What needs to be done → Copy each line below as written, but skip the pictures.

--- Supplied records Enclosed Below ---

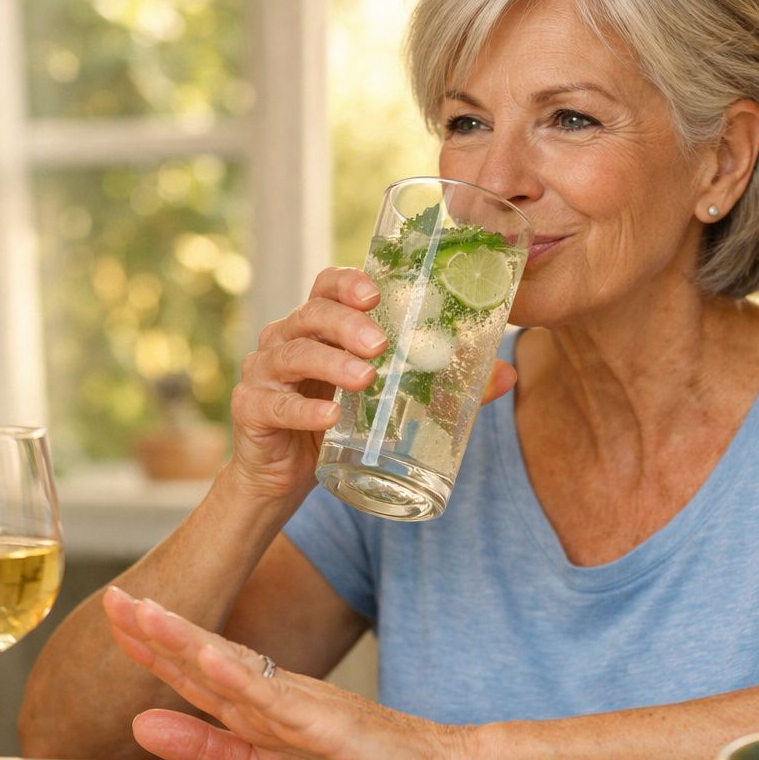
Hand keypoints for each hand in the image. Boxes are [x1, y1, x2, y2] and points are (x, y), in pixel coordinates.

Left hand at [102, 585, 476, 759]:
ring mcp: (301, 702)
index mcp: (259, 702)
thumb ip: (205, 744)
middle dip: (155, 626)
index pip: (193, 669)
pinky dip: (242, 677)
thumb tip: (139, 724)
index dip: (150, 643)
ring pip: (234, 666)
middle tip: (113, 595)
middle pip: (205, 655)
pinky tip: (212, 660)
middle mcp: (275, 691)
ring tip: (146, 616)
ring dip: (188, 639)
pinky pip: (278, 699)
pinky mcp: (326, 721)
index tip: (113, 613)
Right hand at [226, 266, 516, 500]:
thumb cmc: (340, 426)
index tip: (377, 293)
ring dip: (331, 362)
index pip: (327, 286)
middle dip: (348, 324)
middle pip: (311, 314)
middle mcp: (286, 338)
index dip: (348, 282)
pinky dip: (303, 408)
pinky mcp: (251, 408)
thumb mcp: (388, 401)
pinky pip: (275, 403)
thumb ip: (442, 385)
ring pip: (293, 353)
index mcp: (319, 326)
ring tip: (366, 379)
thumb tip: (506, 374)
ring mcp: (264, 372)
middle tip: (382, 345)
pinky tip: (329, 417)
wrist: (284, 477)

--- End of Enclosed Supplied records ---

Output below →
Hand keypoints for each hand in the image. Boxes are [x1, y1, x2, y2] and points are (x, y), in pixel coordinates.

Left hand at [102, 585, 476, 759]:
ring mcp: (301, 702)
index mcp: (259, 702)
thumb ip: (205, 744)
middle dip: (155, 626)
index pip: (193, 669)
pinky dip: (242, 677)
thumb tip: (139, 724)
index dip: (150, 643)
ring pip: (234, 666)
middle tip: (113, 595)
middle pip: (205, 655)
pinky tip: (212, 660)
middle mcp: (275, 691)
ring tip: (146, 616)
ring dip: (188, 639)
pinky pip: (278, 699)
pinky mcp: (326, 721)
index tip: (113, 613)
Right hand at [226, 266, 516, 500]:
thumb cmc: (340, 426)
index tip: (377, 293)
ring dip: (331, 362)
index pip: (327, 286)
middle dip: (348, 324)
middle pip: (311, 314)
middle mcp: (286, 338)
index dip: (348, 282)
pinky dip: (303, 408)
pinky mcp: (251, 408)
thumb mcp: (388, 401)
pinky pip: (275, 403)
thumb ip: (442, 385)
ring pip: (293, 353)
index mcp: (319, 326)
ring tip: (366, 379)
thumb tip: (506, 374)
ring mcp: (264, 372)
middle tip: (382, 345)
pinky tip: (329, 417)
wrist: (284, 477)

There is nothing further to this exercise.